変容する時代を捉える審美眼と新たな価値の創造が海外市場への扉を開く。

 クロスカルチャー・クリエイティブ・カンパニーのAYDEAを立ち上げ、これからニューヨークを拠点に、グローバルなマインドセットと視野を通して世の中の動きを考察して行きたいと思います。こちらのブログも定期的にアップしていきますので、海外進出の際のヒントとしてお役に立てたら幸いです。

 「米国と日本を拠点にグローバルな文化の架け橋となる」というミッションのもとに AYDEAは誕生しました。以前から日本各地に点在する日本の伝統工芸に触れる機会が多く、日本のものづくりが持つ歴史や文化、長い間伝承されてきた日本人らしい繊細なテクニックに心魅かれました。何百年もの変わらない伝統文化が受け継がれている反面、世の中はグローバル化とテクノロジー化の一途を辿り、価値観も多様化するなかで、ビジネスにおいては今までのように“いいものを作れば売れる”という時代は終焉を迎えました。揺るぎな信念を持ちながらも、今までの成功法にとらわれず、変容していく時代にフィットした価値を生み出すことができなければ、ビジネスでも成功を収めることはできません。

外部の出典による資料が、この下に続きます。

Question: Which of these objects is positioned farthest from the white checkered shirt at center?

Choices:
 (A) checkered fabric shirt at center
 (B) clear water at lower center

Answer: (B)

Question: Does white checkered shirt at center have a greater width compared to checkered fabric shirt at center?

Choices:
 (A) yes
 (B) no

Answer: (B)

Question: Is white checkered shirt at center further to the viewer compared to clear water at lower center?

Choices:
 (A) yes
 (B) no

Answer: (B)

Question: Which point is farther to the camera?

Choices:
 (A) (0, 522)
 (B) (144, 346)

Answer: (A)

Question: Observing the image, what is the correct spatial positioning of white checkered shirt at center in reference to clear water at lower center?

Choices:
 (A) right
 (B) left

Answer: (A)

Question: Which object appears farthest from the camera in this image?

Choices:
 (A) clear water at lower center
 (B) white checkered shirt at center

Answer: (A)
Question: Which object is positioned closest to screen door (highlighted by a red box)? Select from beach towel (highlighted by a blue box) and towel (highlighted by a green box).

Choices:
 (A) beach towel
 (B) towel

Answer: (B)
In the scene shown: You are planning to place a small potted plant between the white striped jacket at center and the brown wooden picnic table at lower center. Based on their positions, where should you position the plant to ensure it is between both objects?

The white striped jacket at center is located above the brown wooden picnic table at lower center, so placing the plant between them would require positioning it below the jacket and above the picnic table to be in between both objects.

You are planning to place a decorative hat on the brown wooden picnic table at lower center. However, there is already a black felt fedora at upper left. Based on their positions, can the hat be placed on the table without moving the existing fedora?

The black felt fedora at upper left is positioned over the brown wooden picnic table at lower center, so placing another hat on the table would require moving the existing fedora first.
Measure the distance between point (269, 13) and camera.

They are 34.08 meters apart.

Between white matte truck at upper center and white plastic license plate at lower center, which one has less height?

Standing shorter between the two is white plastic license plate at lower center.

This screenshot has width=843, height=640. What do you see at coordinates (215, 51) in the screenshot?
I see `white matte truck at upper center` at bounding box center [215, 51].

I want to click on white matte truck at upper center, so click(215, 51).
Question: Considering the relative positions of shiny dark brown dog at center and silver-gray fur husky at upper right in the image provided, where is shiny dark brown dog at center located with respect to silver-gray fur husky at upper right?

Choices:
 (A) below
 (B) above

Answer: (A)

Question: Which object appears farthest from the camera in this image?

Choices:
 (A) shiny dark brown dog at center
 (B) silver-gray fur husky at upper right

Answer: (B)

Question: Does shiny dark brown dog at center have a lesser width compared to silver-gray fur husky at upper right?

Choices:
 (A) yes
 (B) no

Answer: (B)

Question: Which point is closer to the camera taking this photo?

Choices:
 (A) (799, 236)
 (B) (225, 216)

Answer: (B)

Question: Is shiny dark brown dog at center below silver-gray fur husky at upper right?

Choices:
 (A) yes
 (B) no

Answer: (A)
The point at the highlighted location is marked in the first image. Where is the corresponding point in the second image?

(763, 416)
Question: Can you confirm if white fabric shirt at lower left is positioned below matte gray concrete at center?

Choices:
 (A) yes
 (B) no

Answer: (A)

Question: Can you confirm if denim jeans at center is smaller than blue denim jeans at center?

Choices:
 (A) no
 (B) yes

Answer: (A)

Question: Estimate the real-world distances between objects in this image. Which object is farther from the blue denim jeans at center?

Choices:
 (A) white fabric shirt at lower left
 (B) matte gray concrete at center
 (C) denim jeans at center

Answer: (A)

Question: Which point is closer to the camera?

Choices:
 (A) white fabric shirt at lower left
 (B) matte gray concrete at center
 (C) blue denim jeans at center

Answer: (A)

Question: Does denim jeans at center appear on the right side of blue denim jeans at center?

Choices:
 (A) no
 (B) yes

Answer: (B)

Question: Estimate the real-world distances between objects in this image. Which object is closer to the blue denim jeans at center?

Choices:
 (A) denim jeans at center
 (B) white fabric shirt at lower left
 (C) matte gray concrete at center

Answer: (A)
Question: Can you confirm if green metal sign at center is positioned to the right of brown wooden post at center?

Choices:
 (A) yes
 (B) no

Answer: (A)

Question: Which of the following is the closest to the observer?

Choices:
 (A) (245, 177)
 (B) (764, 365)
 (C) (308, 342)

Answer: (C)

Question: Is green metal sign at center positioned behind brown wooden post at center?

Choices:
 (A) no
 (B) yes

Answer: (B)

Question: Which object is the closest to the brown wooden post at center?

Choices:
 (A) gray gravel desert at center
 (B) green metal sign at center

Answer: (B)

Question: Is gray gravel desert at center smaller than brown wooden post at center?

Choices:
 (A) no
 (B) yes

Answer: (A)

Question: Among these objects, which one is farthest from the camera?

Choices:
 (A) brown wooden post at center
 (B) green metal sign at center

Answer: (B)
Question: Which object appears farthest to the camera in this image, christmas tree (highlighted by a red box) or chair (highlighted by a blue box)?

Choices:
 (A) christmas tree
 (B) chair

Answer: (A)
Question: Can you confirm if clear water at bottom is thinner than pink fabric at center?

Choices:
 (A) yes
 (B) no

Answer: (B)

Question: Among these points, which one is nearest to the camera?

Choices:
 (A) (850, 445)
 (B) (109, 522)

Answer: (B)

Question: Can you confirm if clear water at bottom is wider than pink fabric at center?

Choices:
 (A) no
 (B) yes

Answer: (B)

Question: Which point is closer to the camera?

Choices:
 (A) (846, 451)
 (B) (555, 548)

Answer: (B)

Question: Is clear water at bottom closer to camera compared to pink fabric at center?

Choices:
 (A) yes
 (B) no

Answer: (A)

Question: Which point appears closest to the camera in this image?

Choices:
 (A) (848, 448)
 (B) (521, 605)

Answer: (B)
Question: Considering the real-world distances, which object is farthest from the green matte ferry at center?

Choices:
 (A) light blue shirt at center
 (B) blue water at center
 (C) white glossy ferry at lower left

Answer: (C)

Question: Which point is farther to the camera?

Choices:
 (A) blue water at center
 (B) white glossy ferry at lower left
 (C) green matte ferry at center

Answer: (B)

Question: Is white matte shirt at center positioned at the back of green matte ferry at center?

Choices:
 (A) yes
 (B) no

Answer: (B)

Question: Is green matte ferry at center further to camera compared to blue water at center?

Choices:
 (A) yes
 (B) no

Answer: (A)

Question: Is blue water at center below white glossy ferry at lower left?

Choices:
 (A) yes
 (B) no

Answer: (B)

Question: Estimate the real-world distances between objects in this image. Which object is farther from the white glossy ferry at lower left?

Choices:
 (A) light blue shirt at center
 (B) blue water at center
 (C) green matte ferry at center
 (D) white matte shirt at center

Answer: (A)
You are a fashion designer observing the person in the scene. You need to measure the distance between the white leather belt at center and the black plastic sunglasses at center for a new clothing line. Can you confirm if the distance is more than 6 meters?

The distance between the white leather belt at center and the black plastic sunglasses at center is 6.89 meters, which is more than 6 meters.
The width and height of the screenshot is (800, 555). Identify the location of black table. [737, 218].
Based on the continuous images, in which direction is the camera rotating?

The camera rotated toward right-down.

 奇しくも、新型コロナウイルスの蔓延で世界が激変するであろう2020年。この不可解なウイルスの問題が起こらずとも、ここ数年で情報化社会が一層確立し、個人が自由に発言する場を持って世の中を動かす時代になるなど、世界が急速に変化してきていることを感じているのではないでしょうか?占星術では2020年から、約250年続いた「土の時代」が終わり、「風の時代」へとパラダイムシフトを遂げるという、星の動きから見ても大きな変化の年となりそうです。産業革命に代表されるように、「土の時代」は土地や財産など物質面の充実が世の中を発展させてきました。それが「風の時代」へと突入すると、IT産業の進化とデジタル化により、世界中のどこにいても仕事ができたり、シェアライドやシェアオフィス、民泊といったシェアリングエコミーの台頭など、今まで以上に型にはまらない考えや生き方、時代に沿った柔軟性が求められるようになってくるでしょう。テクノロジーの進化は世界を近いものにし、SNSを通じて誰もが個人の意見を世の中に発信でき、影響力を持てる時代。今まで以上に個々の創造性や個性が求められてきます。閑話休題、今まで以上に自由な発想や新たな価値観が評価される時代こそ、そこら中にチャンスが隠されています。興味深いアイディアを素直に賞賛する自由の国、アメリカは日本よりもこうした動きが顕著だなと肌で感じます。

 テクノロジーによる利便性や大量生産など、速さがもたらす時代に逆行するかのように、永続的なものに価値を見出す動きもはっきりと見て取れます。便利な世の中が生み出した歪みは、SDGs(持続可能な開発目標)やサステナビリティへの取り組みとなって表れています。日本には、古来から根付くサステナブルな社会がありました。江戸時代はいいモデルケースで、江戸の街ではものを捨てないというサステナブルな暮らしをすでに実践していたました。壊れた器を修復する「金継ぎ」や古くなった鏡を研いで使う「鏡研ぎ」、ゴミはもちろん肥料として再生されるという、ものを大切にする暮らしがサステナブルな社会を実現していました。私たち日本人のDNAに刻みこまれたサステナブルな精神を変容する今の時代にフィットさせ、新たな価値を生み出すことで、これまで以上に日本の良さを世界に発信することができるチャンスが来ていると確信しています。